Overview
rinna/qwen2.5-bakeneko-32b-instruct-v2 is an instruction-tuned variant of the rinna/qwen2.5-bakeneko-32b model, developed by rinna. It leverages a two-stage training process involving model merging and further refinement through distillation and Odds Ratio Preference Optimization (ORPO).
Key Capabilities
- Enhanced Instruction Following: Achieved through Chat Vector addition, improving upon its predecessor, rinna/qwen2.5-bakeneko-32b-instruct.

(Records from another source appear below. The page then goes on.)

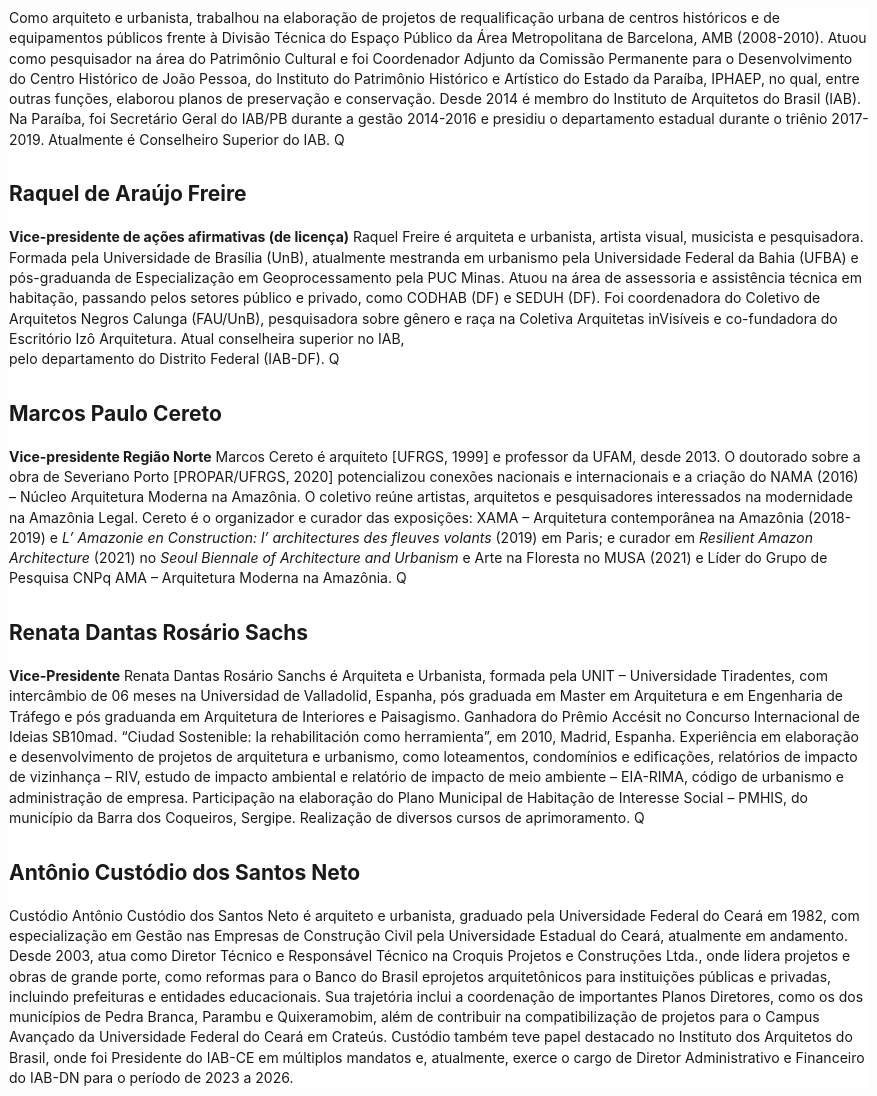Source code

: Como arquiteto e urbanista, trabalhou na elaboração de projetos de requalificação urbana de centros históricos e de equipamentos públicos frente à Divisão Técnica do Espaço Público da Área Metropolitana de Barcelona, AMB (2008-2010).
Atuou como pesquisador na área do Patrimônio Cultural e foi Coordenador Adjunto da Comissão Permanente para o Desenvolvimento do Centro Histórico de João Pessoa, do Instituto do Patrimônio Histórico e Artístico do Estado da Paraíba, IPHAEP, no qual, entre outras funções, elaborou planos de preservação e conservação.
Desde 2014 é membro do Instituto de Arquitetos do Brasil (IAB). Na Paraíba, foi Secretário Geral do IAB/PB durante a gestão 2014-2016 e presidiu o departamento estadual durante o triênio 2017-2019. Atualmente é Conselheiro Superior do IAB.
Q
## Raquel de Araújo Freire
**Vice-presidente de ações afirmativas (de licença)**
Raquel Freire é arquiteta e urbanista, artista visual, musicista e pesquisadora. Formada pela Universidade de Brasília (UnB), atualmente mestranda em urbanismo pela Universidade Federal da Bahia (UFBA) e pós-graduanda de Especialização em Geoprocessamento pela PUC Minas.
Atuou na área de assessoria e assistência técnica em habitação, passando pelos setores público e privado, como CODHAB (DF) e SEDUH (DF). Foi coordenadora do Coletivo de Arquitetos Negros Calunga (FAU/UnB), pesquisadora sobre gênero e raça na Coletiva Arquitetas inVisíveis e co-fundadora do Escritório Izô Arquitetura. Atual conselheira superior no IAB,  
pelo departamento do Distrito Federal (IAB-DF).
Q
## Marcos Paulo Cereto
**Vice-presidente Região Norte**
Marcos Cereto é arquiteto [UFRGS, 1999] e professor da UFAM, desde 2013. O doutorado sobre a obra de Severiano Porto [PROPAR/UFRGS, 2020] potencializou conexões nacionais e internacionais e a criação do NAMA (2016) – Núcleo Arquitetura Moderna na Amazônia. O coletivo reúne artistas, arquitetos e pesquisadores interessados na modernidade na Amazônia Legal. Cereto é o organizador e curador das exposições: XAMA – Arquitetura contemporânea na Amazônia (2018-2019) e  _L’ Amazonie en Construction: l’ architectures des fleuves volants_ (2019) em Paris; e curador em  _Resilient Amazon Architecture_ (2021) no  _Seoul Biennale of Architecture and Urbanism_ e Arte na Floresta no MUSA (2021) e Líder do Grupo de Pesquisa CNPq AMA – Arquitetura Moderna na Amazônia.
Q
## Renata Dantas Rosário Sachs
**Vice-Presidente**
Renata Dantas Rosário Sanchs é Arquiteta e Urbanista, formada pela UNIT – Universidade Tiradentes, com intercâmbio de 06 meses na Universidad de Valladolid, Espanha, pós graduada em Master em Arquitetura e em Engenharia de Tráfego e pós graduanda em Arquitetura de Interiores e Paisagismo. Ganhadora do Prêmio Accésit no Concurso Internacional de Ideias SB10mad. “Ciudad Sostenible: la rehabilitación como herramienta”, em 2010, Madrid, Espanha. Experiência em elaboração e desenvolvimento de projetos de arquitetura e urbanismo, como loteamentos, condomínios e edificações, relatórios de impacto de vizinhança – RIV, estudo de impacto ambiental e relatório de impacto de meio ambiente – EIA-RIMA, código de urbanismo e administração de empresa. Participação na elaboração do Plano Municipal de Habitação de Interesse Social – PMHIS, do município da Barra dos Coqueiros, Sergipe. Realização de diversos cursos de aprimoramento.
Q
## Antônio Custódio dos Santos Neto
Custódio
Antônio Custódio dos Santos Neto é arquiteto e urbanista, graduado pela Universidade Federal do Ceará em 1982, com especialização em Gestão nas Empresas de Construção Civil pela Universidade Estadual do Ceará, atualmente em andamento. Desde 2003, atua como Diretor Técnico e Responsável Técnico na Croquis Projetos e Construções Ltda., onde lidera projetos e obras de grande porte, como reformas para o Banco do Brasil eprojetos arquitetônicos para instituições públicas e privadas, incluindo prefeituras e entidades educacionais.
Sua trajetória inclui a coordenação de importantes Planos Diretores, como os dos municípios de Pedra Branca, Parambu e Quixeramobim, além de contribuir na compatibilização de projetos para o Campus Avançado da Universidade Federal do Ceará em Crateús. Custódio também teve papel destacado no Instituto dos Arquitetos do Brasil, onde foi Presidente do IAB-CE em múltiplos mandatos e, atualmente, exerce o cargo de Diretor Administrativo e Financeiro do IAB-DN para o período de 2023 a 2026.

- Reasoning Performance: Demonstrates strong reasoning capabilities on Japanese MT-Bench, comparable to dedicated reasoning models, but without requiring explicit reasoning processes.
- Optimized for Japanese: Specifically fine-tuned to excel in Japanese language tasks, as indicated by its performance on Japanese MT-Bench benchmarks.
- Qwen2.5 Architecture: Built upon the 64-layer, 5120-hidden-size transformer-based Qwen2.5 architecture.
Training Details
The model's instruction-following was enhanced by merging rinna/qwen2.5-bakeneko-32b-instruct with rinna/qwq-bakeneko-32b using a Chat Vector addition process. This merged model was then refined using ORPO, trained on 1.3k curated samples generated by DeepSeek-R1.
Benchmarking Highlights
On Japanese MT-Bench (multi-turn), rinna/qwen2.5-bakeneko-32b-instruct-v2 scores 8.53, outperforming Qwen/Qwen2.5-32B-Instruct (7.54) and rinna/qwen2.5-bakeneko-32b-instruct (7.66), and closely matching rinna/qwq-bakeneko-32b (8.52).
Good For
- Applications requiring robust instruction following in Japanese.
- Tasks demanding strong reasoning capabilities in Japanese without the overhead of additional reasoning steps.
- Developers seeking a high-performance Japanese language model based on the Qwen2.5 family.